▸ **Assigned task A**
According to the guide on setting up a boot VHD, who created the WIM2VHD script?
▸ **Assigned task B**
List every DISM command that the guide on setting up a boot VHD runs against the mounted image.

▸ **Document section**
++++
Disclaimer: This is close to a step-by-step guide, but it assumes a certain level of technical knowledge and understanding. Hopefully I’ve made it as easy to follow and as painless as possible but tread carefully. To quote Scott Hanselman:

“This is some advanced stuff and you may lose a finger. No warranty express or implied.”

To begin with, we need to create our .VHD file. Mike Kolitz has created a fantastic script called WIM2VHD that takes much of the hard work out of this task for us. The example below uses a Windows Server 2008 R2 WIM file as source, and creates a 49GB Enterprise edition dynamically expanding .VHD file from it.

From an elevated command prompt, run the following command:

CSCRIPT WIM2VHD.WSF /WIM:”M:\Sources\SERVER\install.wim” /SKU:SERVERENTERPRISE /VHD:”M:\BootVHDs\W2K8R2ENT.vhd” /SIZE:50176 /DISKTYPE:DYNAMIC

Now that we have created the .VHD file, we need to make some changes to the operating system contained within it. From the same elevated command prompt used for the previous command, we’ll use diskpart.exe to mount the .VHD. Note the use of LIST VOLUME so that we can see the correct volume number, select it, and assign a drive letter to it – you’ll need to change the number in SELECT VOLUME to match your environment:

DISKPART
SELECT VDISK FILE=”M:\BootVHDs\W2K8R2ENT.vhd”
ATTACH VDISK
LIST VOLUME
SELECT VOLUME 8
ASSIGN LETTER=R
EXIT

At this stage, I use the offline servicing tool, dism.exe, to change the default language, keyboard layout and timezone to something more appropriate for the United Kingdom. You can obviously make other changes too if necessary:

DISM /IMAGE:R: /Set-SysLocale:en-GB
DISM /IMAGE:R: /Set-UserLocale:en-GB
DISM /IMAGE:R: /Set-InputLocale:409:00000409
DISM /IMAGE:R: /Set-TimeZone:”GMT Standard Time”
++++
▸ **Data extract**
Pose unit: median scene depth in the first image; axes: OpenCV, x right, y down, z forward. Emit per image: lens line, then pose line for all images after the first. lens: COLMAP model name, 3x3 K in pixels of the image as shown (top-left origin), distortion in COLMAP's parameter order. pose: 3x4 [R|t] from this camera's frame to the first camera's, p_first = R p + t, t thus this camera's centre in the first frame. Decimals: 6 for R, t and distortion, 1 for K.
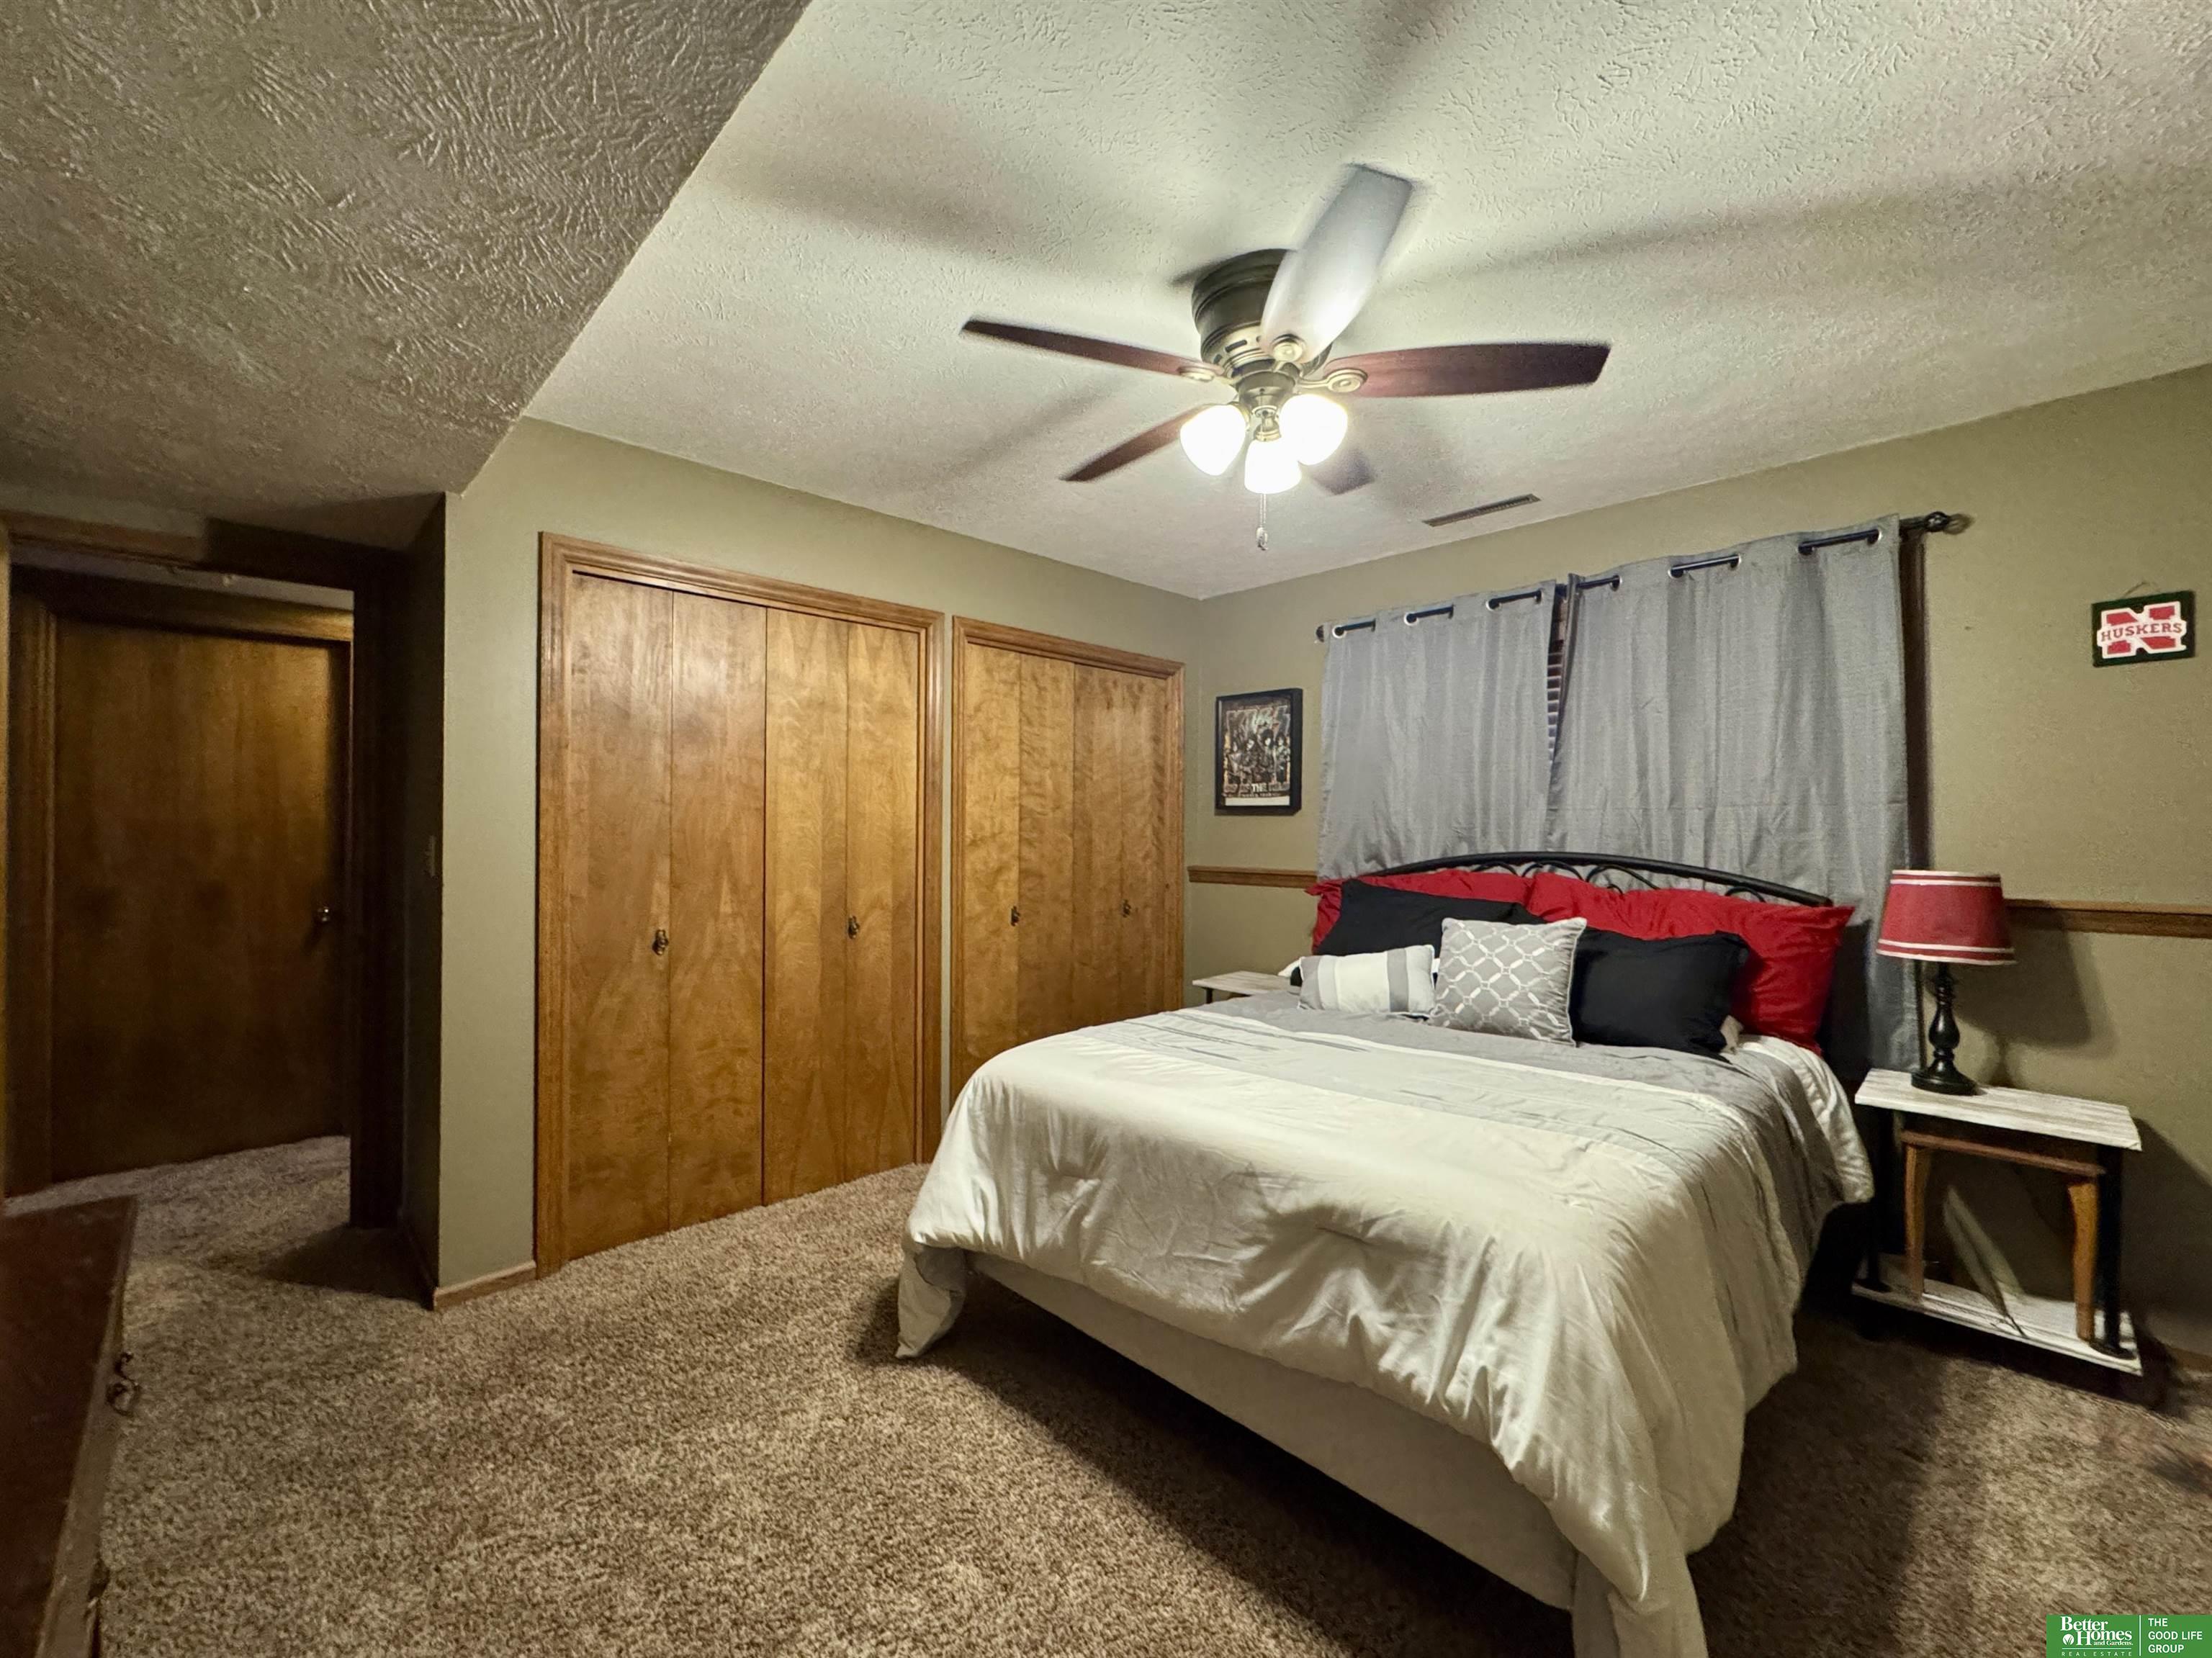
lens RADIAL K [[920.5, 0, 1107.1], [0, 920.5, 826.0], [0, 0, 1]] dist [-0.002331, -0.000402]
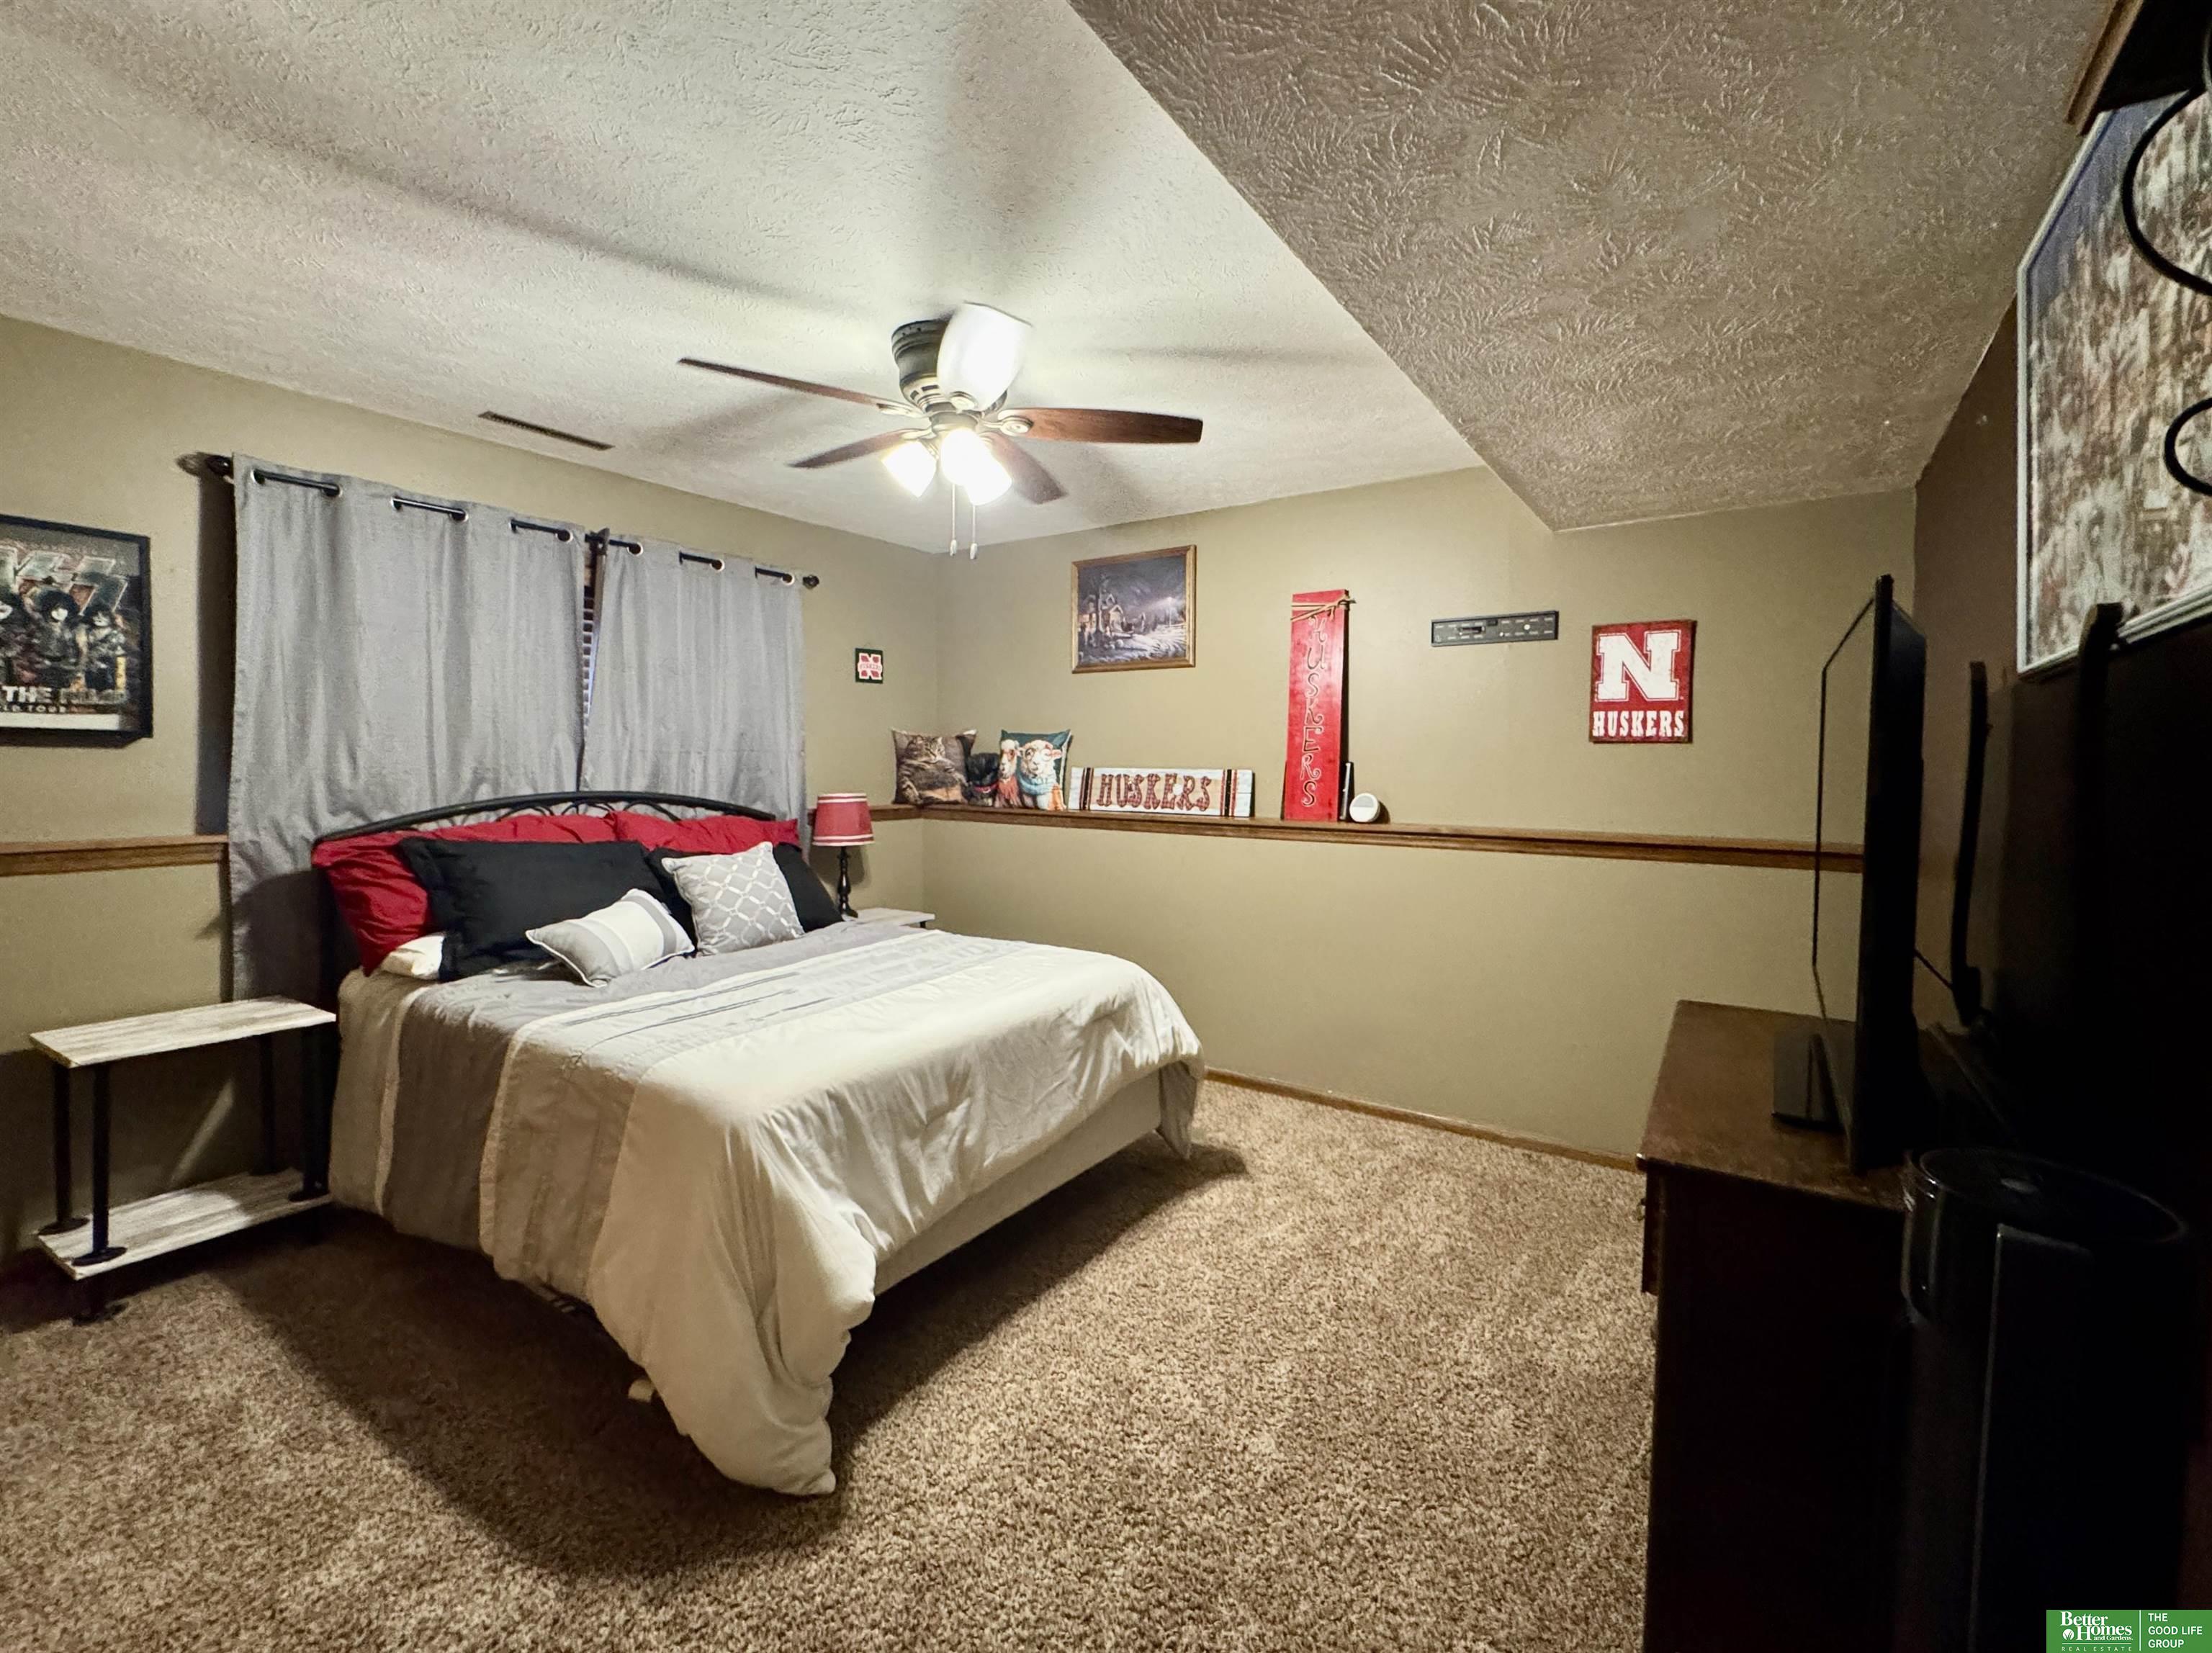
lens RADIAL K [[920.5, 0, 1107.5], [0, 920.5, 826.0], [0, 0, 1]] dist [-0.002331, -0.000402]
pose [[-0.191945, -0.070695, 0.978856, -0.640405], [-0.010579, 0.997493, 0.069966, -0.011398], [-0.981349, 0.003075, -0.192211, 0.612271]]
++++
▸ **Response A**
Mike Kolitz created the WIM2VHD script.

▸ **Response B**
DISM /IMAGE:R: /Set-SysLocale:en-GB
DISM /IMAGE:R: /Set-UserLocale:en-GB
DISM /IMAGE:R: /Set-InputLocale:409:00000409
DISM /IMAGE:R: /Set-TimeZone:”GMT Standard Time”